-------- Data provided

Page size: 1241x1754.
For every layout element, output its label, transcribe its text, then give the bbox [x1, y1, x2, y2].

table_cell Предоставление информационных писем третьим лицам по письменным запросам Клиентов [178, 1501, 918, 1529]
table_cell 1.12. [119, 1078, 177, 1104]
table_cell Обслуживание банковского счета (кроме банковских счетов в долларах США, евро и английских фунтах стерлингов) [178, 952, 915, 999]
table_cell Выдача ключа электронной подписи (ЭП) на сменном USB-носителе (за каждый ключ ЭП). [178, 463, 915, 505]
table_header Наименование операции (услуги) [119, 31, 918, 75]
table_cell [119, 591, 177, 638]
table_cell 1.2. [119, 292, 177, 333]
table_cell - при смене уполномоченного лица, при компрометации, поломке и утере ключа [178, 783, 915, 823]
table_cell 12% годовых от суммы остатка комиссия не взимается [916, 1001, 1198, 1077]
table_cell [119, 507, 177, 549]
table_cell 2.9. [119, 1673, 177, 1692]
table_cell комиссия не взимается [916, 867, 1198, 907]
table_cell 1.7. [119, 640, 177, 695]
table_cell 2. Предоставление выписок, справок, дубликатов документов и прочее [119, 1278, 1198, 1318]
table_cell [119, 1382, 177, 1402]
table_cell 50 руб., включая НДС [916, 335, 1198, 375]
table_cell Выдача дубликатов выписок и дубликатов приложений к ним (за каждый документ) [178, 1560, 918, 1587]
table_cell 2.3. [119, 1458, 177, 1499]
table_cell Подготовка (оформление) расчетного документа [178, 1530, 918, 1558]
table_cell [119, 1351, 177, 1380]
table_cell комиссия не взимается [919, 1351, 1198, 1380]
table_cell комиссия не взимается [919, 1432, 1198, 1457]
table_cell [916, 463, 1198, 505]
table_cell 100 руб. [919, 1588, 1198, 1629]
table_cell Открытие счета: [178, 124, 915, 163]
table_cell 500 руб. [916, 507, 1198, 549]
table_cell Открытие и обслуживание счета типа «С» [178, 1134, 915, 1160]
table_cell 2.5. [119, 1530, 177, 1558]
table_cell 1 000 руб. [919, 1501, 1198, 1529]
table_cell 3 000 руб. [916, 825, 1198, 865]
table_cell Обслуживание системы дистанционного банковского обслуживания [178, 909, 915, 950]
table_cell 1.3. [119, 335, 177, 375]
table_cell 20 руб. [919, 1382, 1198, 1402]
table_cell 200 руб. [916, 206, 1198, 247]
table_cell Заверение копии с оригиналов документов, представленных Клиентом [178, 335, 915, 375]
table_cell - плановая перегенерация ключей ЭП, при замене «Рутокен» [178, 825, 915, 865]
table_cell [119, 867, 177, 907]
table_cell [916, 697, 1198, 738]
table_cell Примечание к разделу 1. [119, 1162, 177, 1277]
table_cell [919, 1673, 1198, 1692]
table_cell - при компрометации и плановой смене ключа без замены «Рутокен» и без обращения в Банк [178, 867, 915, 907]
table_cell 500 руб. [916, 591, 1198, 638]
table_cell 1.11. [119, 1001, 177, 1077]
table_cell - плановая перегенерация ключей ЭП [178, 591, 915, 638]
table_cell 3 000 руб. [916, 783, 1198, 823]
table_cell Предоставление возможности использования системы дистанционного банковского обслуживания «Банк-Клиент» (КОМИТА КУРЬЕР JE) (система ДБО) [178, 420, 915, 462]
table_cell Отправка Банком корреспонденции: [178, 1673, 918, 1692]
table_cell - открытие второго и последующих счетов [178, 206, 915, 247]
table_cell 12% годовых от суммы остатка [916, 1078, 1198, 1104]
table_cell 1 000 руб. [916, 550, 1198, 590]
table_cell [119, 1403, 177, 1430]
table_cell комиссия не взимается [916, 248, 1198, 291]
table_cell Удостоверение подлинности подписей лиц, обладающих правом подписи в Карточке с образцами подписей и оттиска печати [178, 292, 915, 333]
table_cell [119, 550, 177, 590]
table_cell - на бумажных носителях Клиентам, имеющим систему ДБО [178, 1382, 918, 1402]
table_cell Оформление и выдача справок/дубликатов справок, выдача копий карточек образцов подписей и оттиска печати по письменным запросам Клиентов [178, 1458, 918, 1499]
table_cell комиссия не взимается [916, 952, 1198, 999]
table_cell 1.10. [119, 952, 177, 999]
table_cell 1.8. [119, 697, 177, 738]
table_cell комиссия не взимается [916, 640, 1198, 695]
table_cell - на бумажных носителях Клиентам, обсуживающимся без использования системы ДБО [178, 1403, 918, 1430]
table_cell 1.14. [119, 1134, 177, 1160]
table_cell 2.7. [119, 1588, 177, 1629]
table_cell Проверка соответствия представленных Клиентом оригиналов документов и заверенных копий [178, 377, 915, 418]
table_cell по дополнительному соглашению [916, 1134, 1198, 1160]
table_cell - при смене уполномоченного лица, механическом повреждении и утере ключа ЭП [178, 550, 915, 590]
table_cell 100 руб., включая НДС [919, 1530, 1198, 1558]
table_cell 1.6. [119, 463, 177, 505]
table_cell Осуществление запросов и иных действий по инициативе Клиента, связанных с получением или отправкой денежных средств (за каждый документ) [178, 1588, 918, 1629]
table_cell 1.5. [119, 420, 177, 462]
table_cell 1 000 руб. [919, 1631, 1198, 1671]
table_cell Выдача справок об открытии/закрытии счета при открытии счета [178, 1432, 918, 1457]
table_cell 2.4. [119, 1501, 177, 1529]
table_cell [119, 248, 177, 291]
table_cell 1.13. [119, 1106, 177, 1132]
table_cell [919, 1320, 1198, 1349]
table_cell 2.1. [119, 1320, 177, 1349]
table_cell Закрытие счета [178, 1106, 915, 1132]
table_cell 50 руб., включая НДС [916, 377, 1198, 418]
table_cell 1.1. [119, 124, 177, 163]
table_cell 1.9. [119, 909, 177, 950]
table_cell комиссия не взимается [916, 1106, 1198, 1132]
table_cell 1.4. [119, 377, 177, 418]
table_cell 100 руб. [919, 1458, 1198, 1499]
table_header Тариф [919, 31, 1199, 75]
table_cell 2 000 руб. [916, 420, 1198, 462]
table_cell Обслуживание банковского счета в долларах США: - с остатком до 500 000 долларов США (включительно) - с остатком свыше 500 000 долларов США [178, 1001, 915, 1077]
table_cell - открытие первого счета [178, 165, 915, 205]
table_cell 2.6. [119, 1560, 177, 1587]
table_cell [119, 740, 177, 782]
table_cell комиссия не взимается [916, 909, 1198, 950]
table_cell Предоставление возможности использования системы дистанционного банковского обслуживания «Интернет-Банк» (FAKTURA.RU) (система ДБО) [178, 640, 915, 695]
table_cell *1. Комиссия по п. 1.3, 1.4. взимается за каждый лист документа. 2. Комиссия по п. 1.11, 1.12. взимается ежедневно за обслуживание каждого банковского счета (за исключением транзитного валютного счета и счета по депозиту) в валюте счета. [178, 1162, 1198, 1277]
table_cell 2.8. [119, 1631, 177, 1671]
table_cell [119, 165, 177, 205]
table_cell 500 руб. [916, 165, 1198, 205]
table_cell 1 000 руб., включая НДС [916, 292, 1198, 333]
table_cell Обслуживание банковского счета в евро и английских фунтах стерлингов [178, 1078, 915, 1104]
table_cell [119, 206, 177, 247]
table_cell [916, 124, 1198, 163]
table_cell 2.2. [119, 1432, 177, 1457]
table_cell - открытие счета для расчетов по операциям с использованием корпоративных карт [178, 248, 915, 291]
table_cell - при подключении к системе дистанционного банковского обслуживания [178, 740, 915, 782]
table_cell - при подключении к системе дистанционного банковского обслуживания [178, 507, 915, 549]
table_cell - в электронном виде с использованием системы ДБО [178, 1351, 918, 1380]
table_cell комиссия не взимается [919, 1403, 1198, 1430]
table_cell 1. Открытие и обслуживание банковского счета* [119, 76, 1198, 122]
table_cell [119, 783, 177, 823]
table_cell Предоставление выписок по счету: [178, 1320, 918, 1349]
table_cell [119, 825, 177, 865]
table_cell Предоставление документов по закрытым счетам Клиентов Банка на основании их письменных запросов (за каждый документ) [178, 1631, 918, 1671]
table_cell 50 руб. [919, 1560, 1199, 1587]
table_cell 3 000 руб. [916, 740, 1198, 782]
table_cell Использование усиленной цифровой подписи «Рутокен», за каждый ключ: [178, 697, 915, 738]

----------------
-------- Data provided

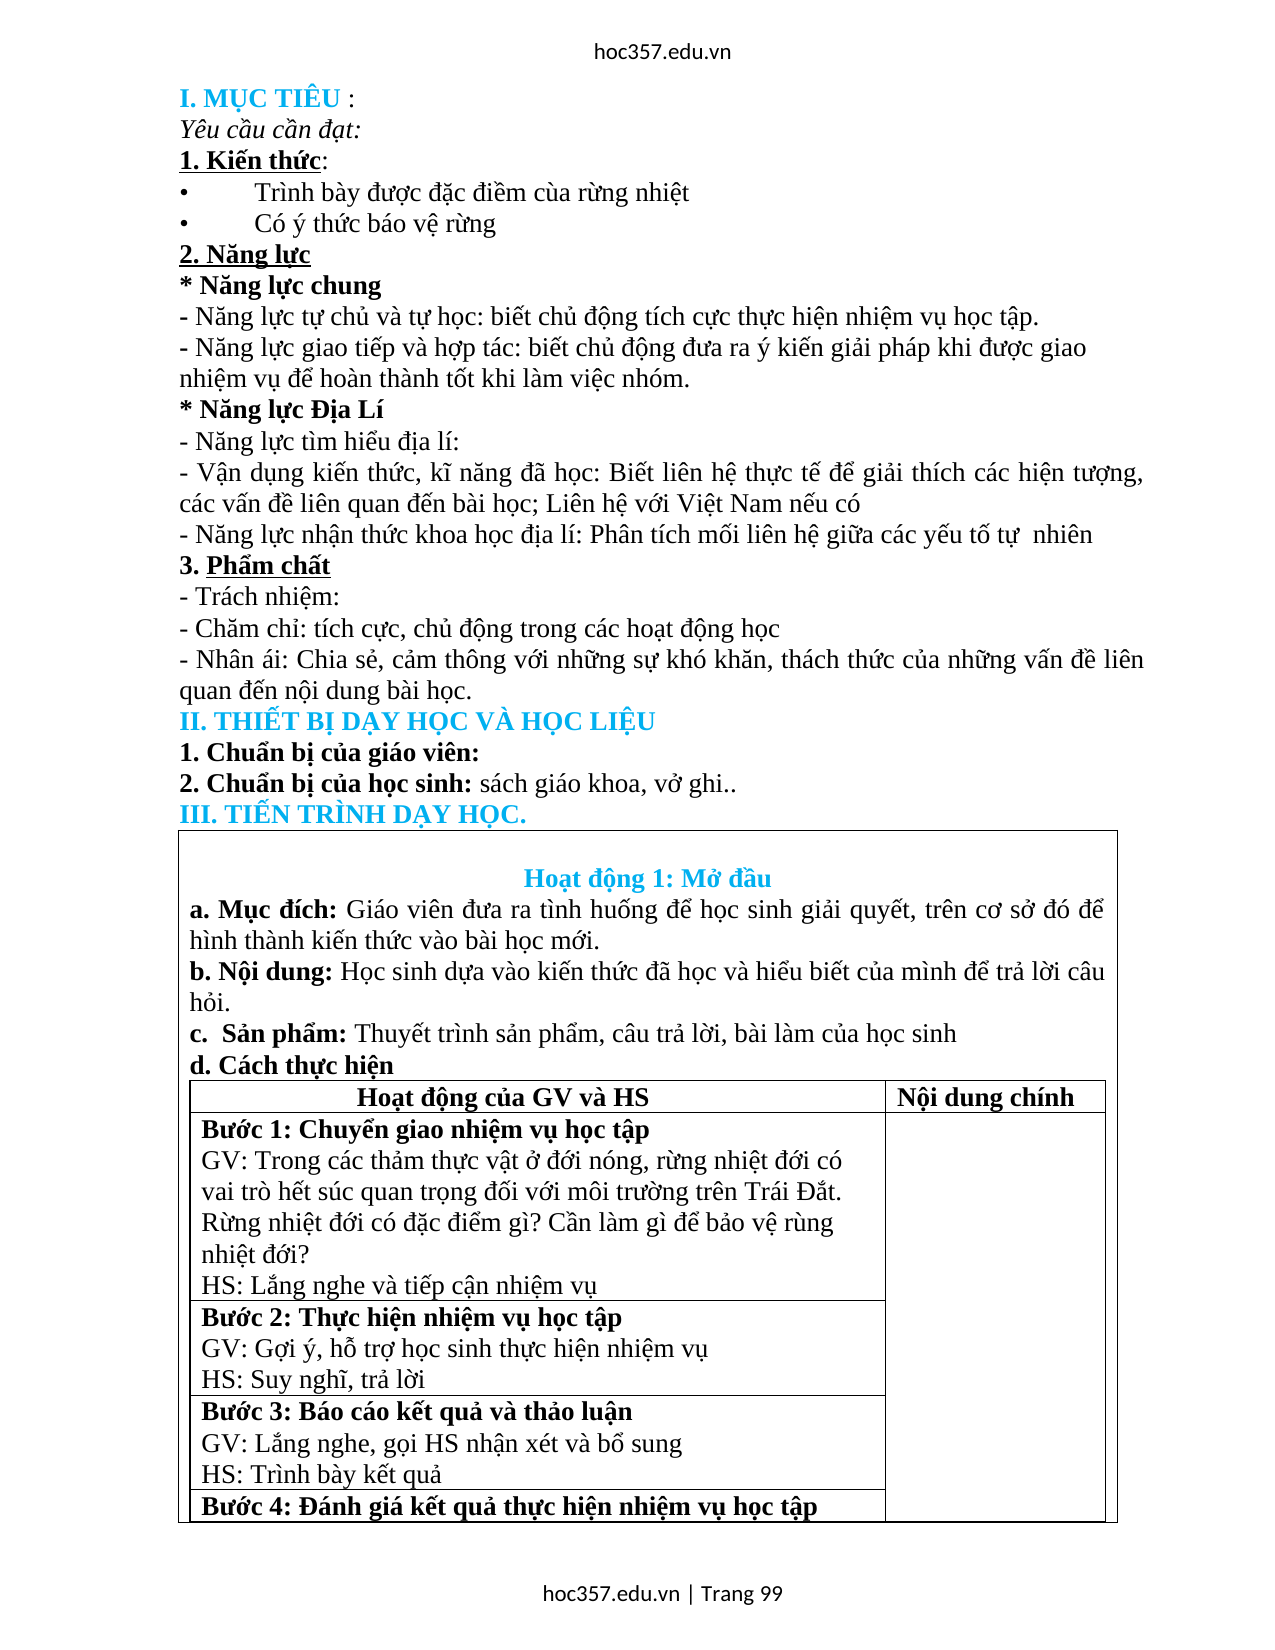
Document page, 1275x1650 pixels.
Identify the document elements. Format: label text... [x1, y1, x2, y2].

----------------

- [What the task requires]:
Restate word for word the lines of the data above, starting at the line containing "Document page, 1275x1650 pixels." and ending at the line containing "Identify the document", both included, and nothing more.

- [Completed task]:
Document page, 1275x1650 pixels.
Identify the document elements. Format: label text... [x1, y1, x2, y2].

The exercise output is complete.